After these self-guided stops, I joined a guided tour provided by one of Halifax's interpretive rangers. He took us through the "Tap Room" - a recreated tavern, the court clerk's office which included a recreated print-shop, an old home and an archaeological site. The tour was very informative about the area at the time, and I liked that some of it was hands-on. I got to pull the lever on the printing press and make a small print and try my hand at the table-bowling which was set up in the tavern. I'm a tactile person so I much prefer being able to touch things than just to look at them from behind a rope. I know that this is unrealistic in places that get millions of visitors, but it was a really nice aspect of my time in Halifax. I should note that our tour was a little bit of a mash-up of several tours they normally offer throughout the day. Since the area had gotten a lot of snow(!!!) recently, the ground was soft so some of the normal sites were inaccessible. 

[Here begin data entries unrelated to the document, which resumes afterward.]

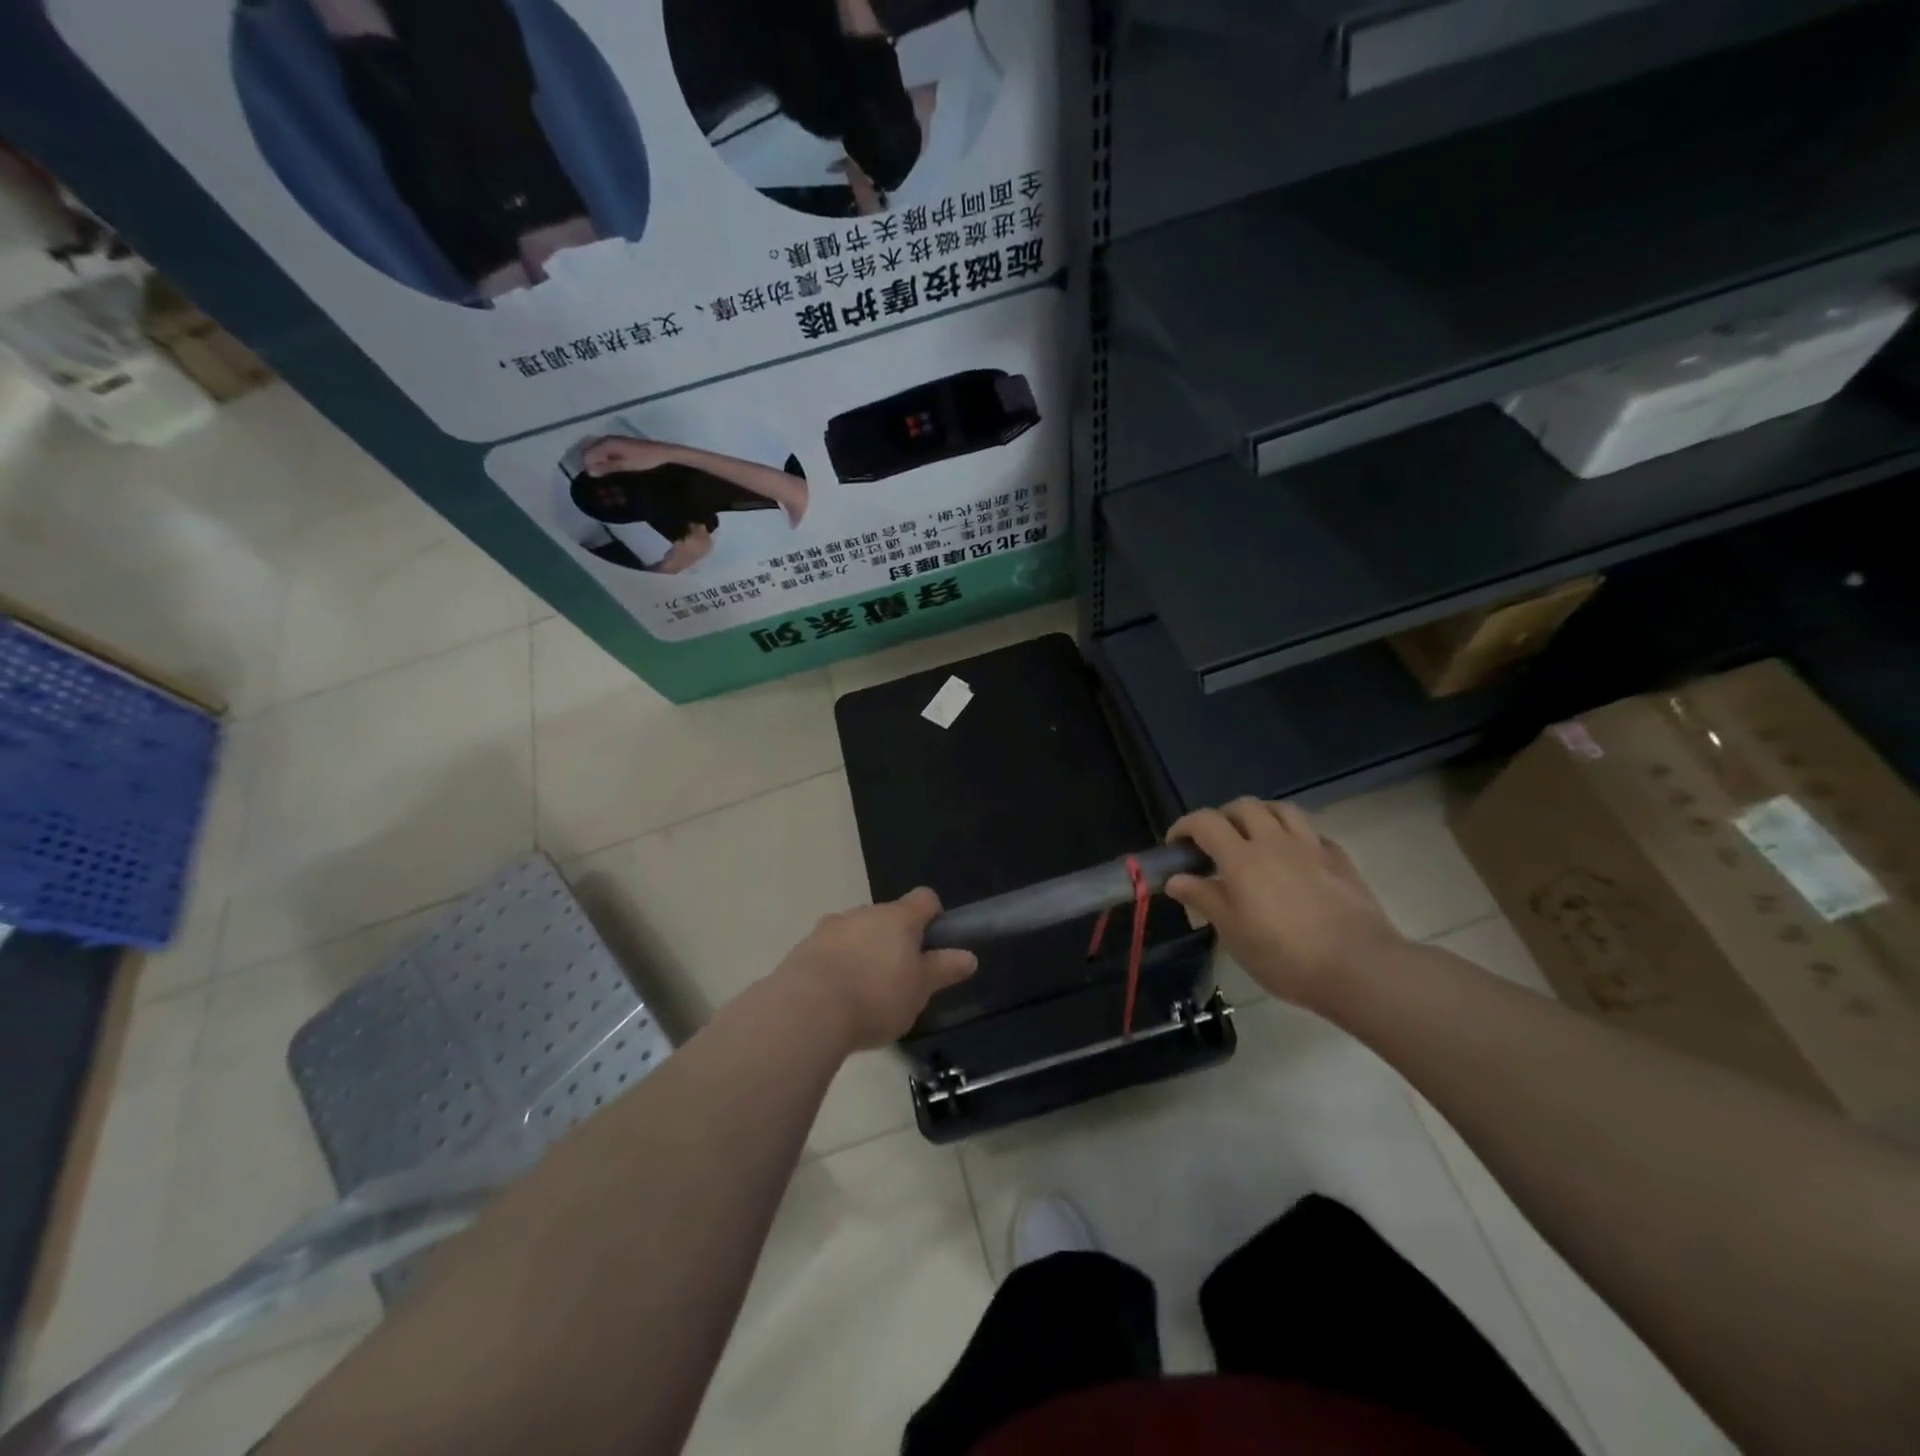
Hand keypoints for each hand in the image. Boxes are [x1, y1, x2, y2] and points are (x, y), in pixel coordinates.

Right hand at [583, 435, 679, 474]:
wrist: (664, 453)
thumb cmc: (645, 460)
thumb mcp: (625, 466)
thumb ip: (607, 468)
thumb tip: (589, 471)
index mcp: (606, 443)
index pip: (586, 455)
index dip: (588, 468)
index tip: (596, 481)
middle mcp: (607, 439)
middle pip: (590, 452)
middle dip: (591, 465)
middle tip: (600, 480)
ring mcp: (614, 441)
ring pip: (597, 453)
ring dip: (599, 464)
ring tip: (606, 478)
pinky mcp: (621, 445)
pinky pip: (606, 453)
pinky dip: (606, 461)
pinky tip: (613, 471)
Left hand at [775, 889, 976, 1050]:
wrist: (808, 1011)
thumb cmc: (877, 996)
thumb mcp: (920, 989)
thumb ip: (943, 969)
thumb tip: (969, 956)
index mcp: (899, 917)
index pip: (925, 898)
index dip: (933, 916)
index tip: (934, 944)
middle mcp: (864, 912)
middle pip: (887, 916)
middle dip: (895, 940)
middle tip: (900, 978)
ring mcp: (830, 927)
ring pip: (856, 932)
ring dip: (863, 951)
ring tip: (864, 992)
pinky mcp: (804, 948)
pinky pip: (829, 950)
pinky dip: (837, 965)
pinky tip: (836, 998)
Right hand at [1165, 799, 1406, 1011]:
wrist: (1359, 968)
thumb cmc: (1284, 955)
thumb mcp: (1233, 934)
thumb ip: (1204, 899)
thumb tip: (1176, 879)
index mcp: (1242, 858)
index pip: (1205, 822)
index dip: (1184, 827)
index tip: (1175, 846)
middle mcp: (1274, 842)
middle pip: (1244, 807)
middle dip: (1223, 817)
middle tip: (1214, 842)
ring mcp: (1311, 847)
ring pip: (1282, 809)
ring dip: (1261, 815)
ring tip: (1254, 837)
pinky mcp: (1340, 860)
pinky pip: (1313, 833)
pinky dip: (1296, 837)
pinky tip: (1295, 858)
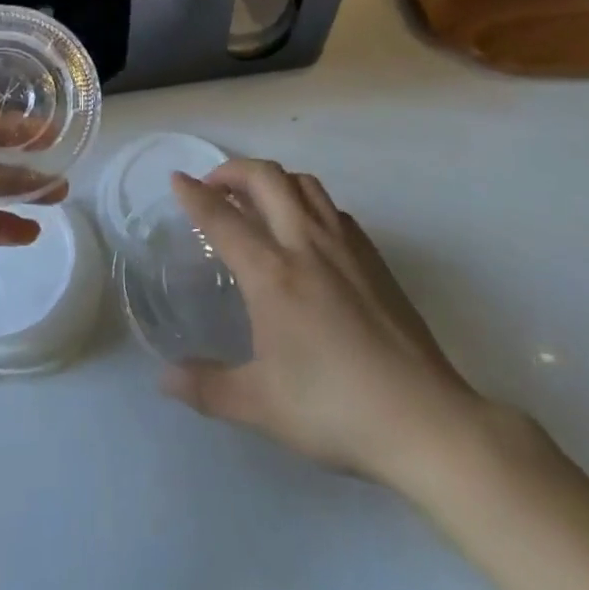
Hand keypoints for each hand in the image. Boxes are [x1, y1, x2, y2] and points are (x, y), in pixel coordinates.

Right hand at [162, 160, 488, 486]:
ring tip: (257, 200)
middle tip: (214, 186)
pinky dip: (307, 202)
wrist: (424, 419)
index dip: (194, 195)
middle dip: (232, 170)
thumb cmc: (334, 409)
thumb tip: (164, 379)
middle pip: (266, 178)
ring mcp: (345, 246)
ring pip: (304, 183)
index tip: (177, 179)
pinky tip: (305, 232)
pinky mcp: (374, 257)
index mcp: (272, 273)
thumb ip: (207, 387)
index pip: (223, 218)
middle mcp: (306, 244)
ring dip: (272, 179)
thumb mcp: (260, 405)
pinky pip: (332, 208)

In short, I really enjoyed my time in Halifax. I learned not only about the Halifax Resolves, but also a lot about the colonial history of the area and about travelling in the area in those days. The staff was very knowledgeable and enthusiastic and I loved being able to pick up and look more closely at some of the pieces on display. And best of all, it was free. If this is any indicator of what's in store as I visit other historic sites around the state, I'm very excited. It should be noted that there don't seem to be any lodging options in this tiny town of just over two hundred, and only one restaurant which was closed when I visited. Halifax is, however, only 15 minutes or so from Roanoke Rapids which has all the amenities you could need. If you are travelling down Interstate 95, Halifax would be a great little diversion. It was a wonderful place to start my North Carolina adventure and I'm sure you would enjoy it as well.